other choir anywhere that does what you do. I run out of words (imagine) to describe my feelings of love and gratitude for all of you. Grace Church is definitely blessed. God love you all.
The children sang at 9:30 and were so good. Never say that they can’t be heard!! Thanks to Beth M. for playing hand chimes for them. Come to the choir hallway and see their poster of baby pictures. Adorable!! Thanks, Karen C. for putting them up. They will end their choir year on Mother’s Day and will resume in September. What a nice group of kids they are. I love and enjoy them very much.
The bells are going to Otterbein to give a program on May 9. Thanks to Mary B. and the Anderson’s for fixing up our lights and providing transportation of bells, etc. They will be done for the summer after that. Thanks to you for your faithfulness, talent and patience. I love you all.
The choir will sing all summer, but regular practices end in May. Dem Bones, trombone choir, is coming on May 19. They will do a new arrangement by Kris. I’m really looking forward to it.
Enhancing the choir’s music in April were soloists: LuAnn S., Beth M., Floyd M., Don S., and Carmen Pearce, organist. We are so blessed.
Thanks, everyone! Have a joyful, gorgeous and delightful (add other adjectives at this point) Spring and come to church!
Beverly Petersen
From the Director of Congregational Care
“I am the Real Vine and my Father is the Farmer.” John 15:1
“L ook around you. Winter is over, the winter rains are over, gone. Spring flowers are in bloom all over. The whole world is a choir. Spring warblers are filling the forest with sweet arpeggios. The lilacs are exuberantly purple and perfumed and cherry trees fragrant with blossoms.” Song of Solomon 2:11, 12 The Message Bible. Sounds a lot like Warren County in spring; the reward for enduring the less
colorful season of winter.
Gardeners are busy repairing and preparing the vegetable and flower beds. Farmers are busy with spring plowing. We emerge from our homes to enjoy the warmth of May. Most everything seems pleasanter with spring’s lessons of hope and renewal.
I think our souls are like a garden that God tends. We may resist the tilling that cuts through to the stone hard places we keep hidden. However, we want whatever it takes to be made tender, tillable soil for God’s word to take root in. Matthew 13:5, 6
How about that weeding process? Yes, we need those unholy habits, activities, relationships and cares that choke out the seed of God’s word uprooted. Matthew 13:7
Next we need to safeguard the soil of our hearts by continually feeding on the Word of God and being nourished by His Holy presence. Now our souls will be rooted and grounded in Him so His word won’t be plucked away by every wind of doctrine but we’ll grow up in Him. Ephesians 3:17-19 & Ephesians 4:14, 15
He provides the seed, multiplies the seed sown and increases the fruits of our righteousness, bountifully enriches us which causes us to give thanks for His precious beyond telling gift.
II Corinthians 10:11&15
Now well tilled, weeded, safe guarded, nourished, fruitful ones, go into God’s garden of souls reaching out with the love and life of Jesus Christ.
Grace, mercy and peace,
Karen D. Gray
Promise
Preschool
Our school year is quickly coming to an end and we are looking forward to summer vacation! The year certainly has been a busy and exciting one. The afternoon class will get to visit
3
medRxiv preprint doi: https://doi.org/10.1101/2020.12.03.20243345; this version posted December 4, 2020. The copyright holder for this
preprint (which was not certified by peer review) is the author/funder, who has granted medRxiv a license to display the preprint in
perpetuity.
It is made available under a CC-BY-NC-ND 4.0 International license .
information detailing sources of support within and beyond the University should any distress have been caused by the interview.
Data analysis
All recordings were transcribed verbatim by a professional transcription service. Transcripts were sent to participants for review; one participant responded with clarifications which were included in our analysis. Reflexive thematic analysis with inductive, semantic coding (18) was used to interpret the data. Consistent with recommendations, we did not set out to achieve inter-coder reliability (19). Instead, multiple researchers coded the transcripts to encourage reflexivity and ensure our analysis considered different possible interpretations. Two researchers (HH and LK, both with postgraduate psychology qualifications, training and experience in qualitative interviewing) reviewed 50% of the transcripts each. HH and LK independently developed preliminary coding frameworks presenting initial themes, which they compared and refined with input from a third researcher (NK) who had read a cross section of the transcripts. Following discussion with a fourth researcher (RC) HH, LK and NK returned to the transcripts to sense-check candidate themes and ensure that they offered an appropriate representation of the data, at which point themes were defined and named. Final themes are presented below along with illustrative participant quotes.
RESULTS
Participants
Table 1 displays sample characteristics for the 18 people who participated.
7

### Exercise
Every line of data must be returned unchanged.

### Task output
other choir anywhere that does what you do. I run out of words (imagine) to describe my feelings of love and gratitude for all of you. Grace Church is definitely blessed. God love you all.
The children sang at 9:30 and were so good. Never say that they can’t be heard!! Thanks to Beth M. for playing hand chimes for them. Come to the choir hallway and see their poster of baby pictures. Adorable!! Thanks, Karen C. for putting them up. They will end their choir year on Mother’s Day and will resume in September. What a nice group of kids they are. I love and enjoy them very much.
The bells are going to Otterbein to give a program on May 9. Thanks to Mary B. and the Anderson’s for fixing up our lights and providing transportation of bells, etc. They will be done for the summer after that. Thanks to you for your faithfulness, talent and patience. I love you all.
The choir will sing all summer, but regular practices end in May. Dem Bones, trombone choir, is coming on May 19. They will do a new arrangement by Kris. I’m really looking forward to it.
Enhancing the choir’s music in April were soloists: LuAnn S., Beth M., Floyd M., Don S., and Carmen Pearce, organist. We are so blessed.
Thanks, everyone! Have a joyful, gorgeous and delightful (add other adjectives at this point) Spring and come to church!
Beverly Petersen
From the Director of Congregational Care
“I am the Real Vine and my Father is the Farmer.” John 15:1
“L ook around you. Winter is over, the winter rains are over, gone. Spring flowers are in bloom all over. The whole world is a choir. Spring warblers are filling the forest with sweet arpeggios. The lilacs are exuberantly purple and perfumed and cherry trees fragrant with blossoms.” Song of Solomon 2:11, 12 The Message Bible. Sounds a lot like Warren County in spring; the reward for enduring the less
colorful season of winter.
Gardeners are busy repairing and preparing the vegetable and flower beds. Farmers are busy with spring plowing. We emerge from our homes to enjoy the warmth of May. Most everything seems pleasanter with spring’s lessons of hope and renewal.
I think our souls are like a garden that God tends. We may resist the tilling that cuts through to the stone hard places we keep hidden. However, we want whatever it takes to be made tender, tillable soil for God’s word to take root in. Matthew 13:5, 6
How about that weeding process? Yes, we need those unholy habits, activities, relationships and cares that choke out the seed of God’s word uprooted. Matthew 13:7
Next we need to safeguard the soil of our hearts by continually feeding on the Word of God and being nourished by His Holy presence. Now our souls will be rooted and grounded in Him so His word won’t be plucked away by every wind of doctrine but we’ll grow up in Him. Ephesians 3:17-19 & Ephesians 4:14, 15
He provides the seed, multiplies the seed sown and increases the fruits of our righteousness, bountifully enriches us which causes us to give thanks for His precious beyond telling gift.
II Corinthians 10:11&15
Now well tilled, weeded, safe guarded, nourished, fruitful ones, go into God’s garden of souls reaching out with the love and life of Jesus Christ.
Grace, mercy and peace,
Karen D. Gray
Promise
Preschool
Our school year is quickly coming to an end and we are looking forward to summer vacation! The year certainly has been a busy and exciting one. The afternoon class will get to visit
3
medRxiv preprint doi: https://doi.org/10.1101/2020.12.03.20243345; this version posted December 4, 2020. The copyright holder for this
preprint (which was not certified by peer review) is the author/funder, who has granted medRxiv a license to display the preprint in
perpetuity.
It is made available under a CC-BY-NC-ND 4.0 International license .
information detailing sources of support within and beyond the University should any distress have been caused by the interview.
Data analysis
All recordings were transcribed verbatim by a professional transcription service. Transcripts were sent to participants for review; one participant responded with clarifications which were included in our analysis. Reflexive thematic analysis with inductive, semantic coding (18) was used to interpret the data. Consistent with recommendations, we did not set out to achieve inter-coder reliability (19). Instead, multiple researchers coded the transcripts to encourage reflexivity and ensure our analysis considered different possible interpretations. Two researchers (HH and LK, both with postgraduate psychology qualifications, training and experience in qualitative interviewing) reviewed 50% of the transcripts each. HH and LK independently developed preliminary coding frameworks presenting initial themes, which they compared and refined with input from a third researcher (NK) who had read a cross section of the transcripts. Following discussion with a fourth researcher (RC) HH, LK and NK returned to the transcripts to sense-check candidate themes and ensure that they offered an appropriate representation of the data, at which point themes were defined and named. Final themes are presented below along with illustrative participant quotes.
RESULTS
Participants
Table 1 displays sample characteristics for the 18 people who participated.
7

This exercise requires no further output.